Forth was the language of Sun's Open Boot PROM. From
http://sunsite.uakom.sk/sunworldonline/swol-10-1995/swol-10-openboot.html:
When you turn on a Sun workstation, the firmware in the boot PROM
(programmable read-only memory) is executed immediately. The main
function of a boot PROM is to load a standalone program to the core
memory and start its execution. Standalone programs can be operating
systems, diagnostic software, and others. The firmware in Sun's boot
PROM is called OpenBoot. Other than initial program loading and
invocation, OpenBoot provides debugging features to assist kernel
debugging and board bring-up.
In fact, Sun sponsored the IEEE Forth standard. Here's Sun's OpenBoot
Command Reference manual: http://docs.sun.com/app/docs/doc/802-3241.
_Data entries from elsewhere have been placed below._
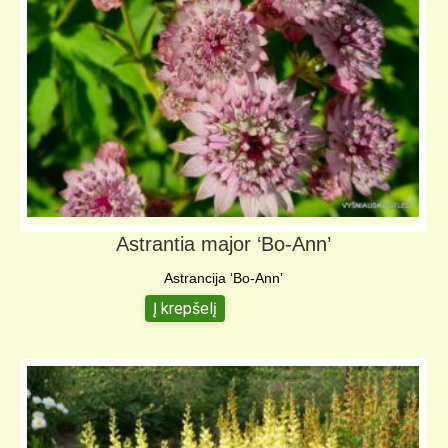
Astrantia major ‘Bo-Ann’
Astrancija ‘Bo-Ann’
Į krepšelį
4,00
€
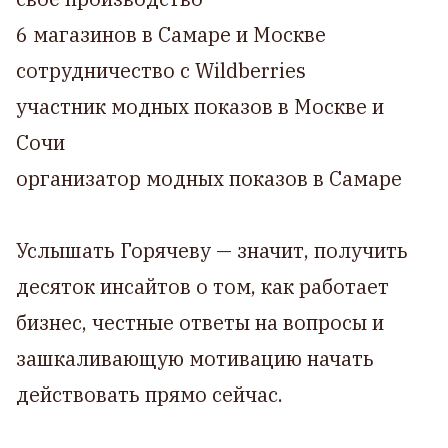
6 магазинов в Самаре и Москве
сотрудничество с Wildberries
участник модных показов в Москве и
Сочи
организатор модных показов в Самаре
Услышать Горячеву — значит, получить
десяток инсайтов о том, как работает
бизнес, честные ответы на вопросы и
зашкаливающую мотивацию начать
действовать прямо сейчас.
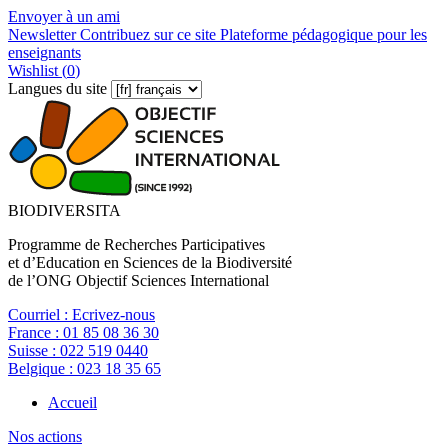
Envoyer à un ami
Newsletter
Contribuez sur ce site
Plateforme pédagogique pour les
enseignants
Wishlist (
0
)
Langues du site
BIODIVERSITA
Programme de Recherches Participatives
et d’Education en Sciences de la Biodiversité
de l’ONG Objectif Sciences International
Courriel :
Ecrivez-nous
France :
01 85 08 36 30
Suisse :
022 519 0440
Belgique :
023 18 35 65
Accueil
Nos actions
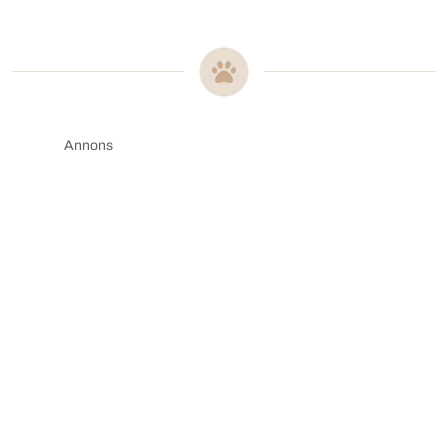
Annons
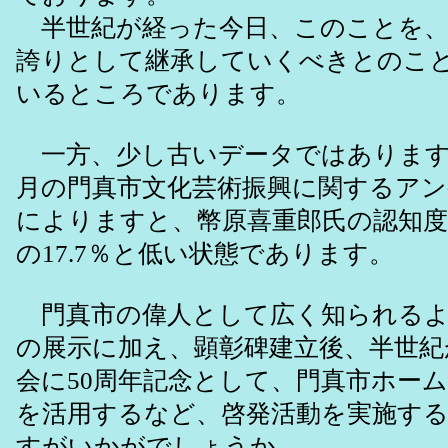
半世紀が経った今日、このことを、
誇りとして継承していくべきとのこ
いるところであります。
一方、少し古いデータではありますが
月の門真市文化芸術振興に関するアン
によりますと、幣原喜重郎氏の認知度
の17.7％と低い状態であります。
門真市の偉人として広く知られるよ
の展示に加え、顕彰碑建立後、半世紀
会に50周年記念として、門真市ホー
を活用するなど、啓発活動を実施す
すがいかがでしょうか。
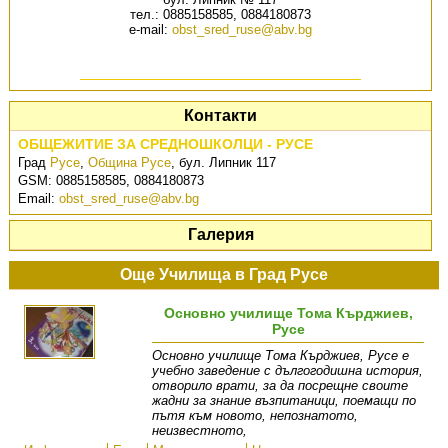
тел.: 0885158585, 0884180873
e-mail:
obst_sred_ruse@abv.bg
Контакти
ОБЩЕЖИТИЕ ЗА СРЕДНОШКОЛЦИ - РУСЕ
Град
Русе
,
Община Русе
,
бул. Липник 117
GSM:
0885158585, 0884180873
Email:
obst_sred_ruse@abv.bg
Галерия
Още Училища в Град Русе
Основно училище Тома Кърджиев,
Русе
Основно училище Тома Кърджиев, Русе е
учебно заведение с дългогодишна история,
отворило врати, за да посрещне своите
жадни за знание възпитаници, поемащи по
пътя към новото, непознатото,
неизвестното,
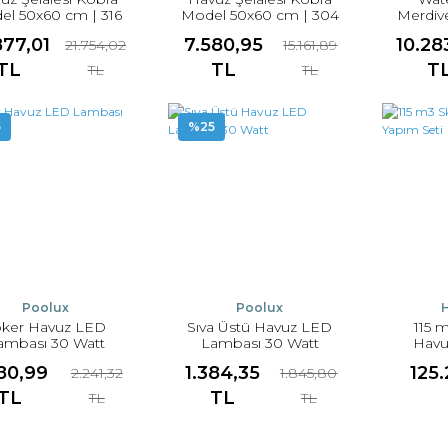
el 50x60 cm | 316
Model 50x60 cm | 304
Merdive
aslanmaz Çelik
Paslanmaz Çelik
877,01
7.580,95
10.28
21.754,02
15.161,89
TL
TL
T
TL
TL
5
%25
Poolux
Poolux
oker Havuz LED
Sıva Üstü Havuz LED
115 
ambası 30 Watt
Lambası 30 Watt
Havu
680,99
1.384,35
125
2.241,32
1.845,80
TL
TL
TL
TL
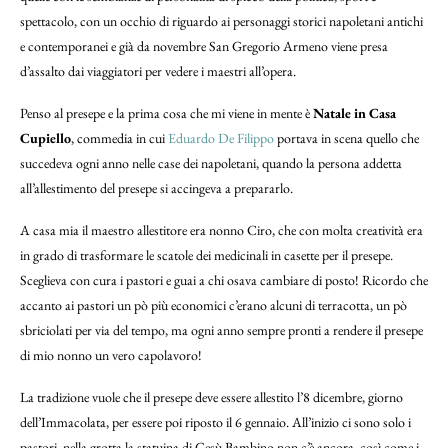
spettacolo, con un occhio di riguardo ai personaggi storici napoletani antichi
e contemporanei e già da novembre San Gregorio Armeno viene presa
d’assalto dai viaggiatori per vedere i maestri all’opera.
Penso al presepe e la prima cosa che mi viene in mente è
Natale in Casa
Cupiello
, commedia in cui
Eduardo De Filippo
portava in scena quello che
succedeva ogni anno nelle case dei napoletani, quando la persona addetta
all’allestimento del presepe si accingeva a prepararlo.
A casa mia il maestro allestitore era nonno Ciro, che con molta creatività era
in grado di trasformare le scatole dei medicinali in casette per il presepe.
Sceglieva con cura i pastori e guai a chi osava cambiare di posto! Ricordo che
accanto ai pastori un pò più economici c’erano alcuni di terracotta, un pò
sbriciolati per via del tempo, ma ogni anno sempre pronti a rendere il presepe
di mio nonno un vero capolavoro!
La tradizione vuole che il presepe deve essere allestito l’8 dicembre, giorno
dell’Immacolata, per essere poi riposto il 6 gennaio. All’inizio ci sono solo i
pastori, nella grotta la statuina di Gesù Bambino non c’è ancora, così come i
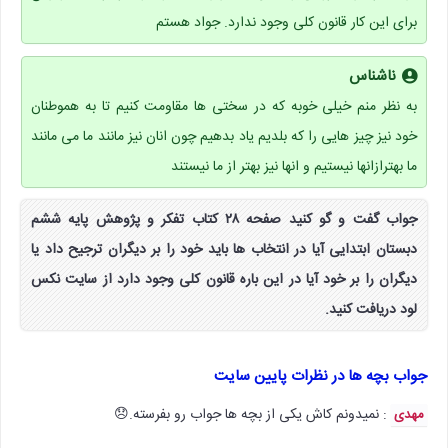
برای این کار قانون کلی وجود ندارد. جواد هستم
ناشناس
به نظر منم خیلی خوبه که در سختی ها مقاومت کنیم تا به هموطنان
خود نیز چیز هایی را که بلدیم یاد بدهیم چون انان نیز مانند ما می مانند
ما بهترازانها نیستیم و انها نیز بهتر از ما نیستند
جواب گفت و گو کنید صفحه ۲۸ کتاب تفکر و پژوهش پایه ششم
دبستان ابتدایی آیا در انتخاب ها باید خود را بر دیگران ترجیح داد یا
دیگران را بر خود آیا در این باره قانون کلی وجود دارد از سایت نکس
لود دریافت کنید.
جواب بچه ها در نظرات پایین سایت
: نمیدونم کاش یکی از بچه ها جواب رو بفرسته.😞
مهدی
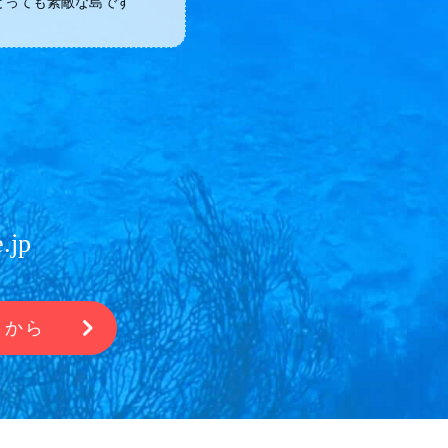
とっても素敵な島です
.jp
らから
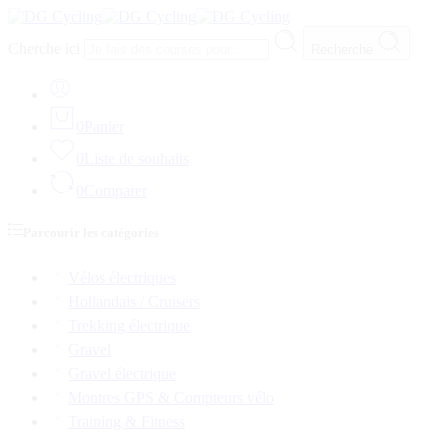
Cherche ici
Recherche
0
Panier
0
Liste de souhaits
0
Comparer
Parcourir les catégories
Vélos électriques
Hollandais / Cruisers
Trekking électrique
Gravel
Gravel électrique
Montres GPS & Compteurs vélo
Training & Fitness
The GNU implementation of forth is available at least in Fedora 7 as
"yum install gforth". Etc etc.
Richard Hitt [EMAIL PROTECTED]
Adam Thornton wrote:
On Sep 25, 2007, at 5:52 AM, Evans, Kevin R wrote:
I remember EEs at a prior company using Forth years ago. They used to
"extend" the language set by "adding" their own instructions. Then
they
couldn't remember "how" their own instruction worked (these were EEs
doing this stuff not software guys...../me waits for the verbal
abuse to
come in), so rewrote it for other code later on. Seemed very powerful
but didn't see much use (at least at that company). I'm not
surprised it
didn't really go anywhere.
Nothing except maybe Lisp rivals Forth in terms of expressive-power-
per-byte-of-language. But then a stack is just a bunch of parens
turned on its side.
It flourished in embedded environments where you had very tight
constraints to work within. The other two places you saw things like
Forth were the HP calculators' RPN (on those models featuring a full
programming language, like the 28S and the 48) and PostScript (which
is a small stack-based language, but not really Forth).